## [WHAT THE EXERCISE ASKS]
Extract the listing in its entirety, keeping each line identical to the original.

## [DATA PROVIDED]
..........

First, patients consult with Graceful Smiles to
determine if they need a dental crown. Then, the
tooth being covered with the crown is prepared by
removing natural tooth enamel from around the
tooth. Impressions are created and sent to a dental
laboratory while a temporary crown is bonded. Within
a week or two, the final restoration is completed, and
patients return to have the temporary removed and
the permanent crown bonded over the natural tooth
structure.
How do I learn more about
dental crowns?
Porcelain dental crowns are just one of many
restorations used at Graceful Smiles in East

..........

## [ANSWER]
First, patients consult with Graceful Smiles to
determine if they need a dental crown. Then, the
tooth being covered with the crown is prepared by
removing natural tooth enamel from around the
tooth. Impressions are created and sent to a dental
laboratory while a temporary crown is bonded. Within
a week or two, the final restoration is completed, and
patients return to have the temporary removed and
the permanent crown bonded over the natural tooth
structure.
How do I learn more about
dental crowns?
Porcelain dental crowns are just one of many
restorations used at Graceful Smiles in East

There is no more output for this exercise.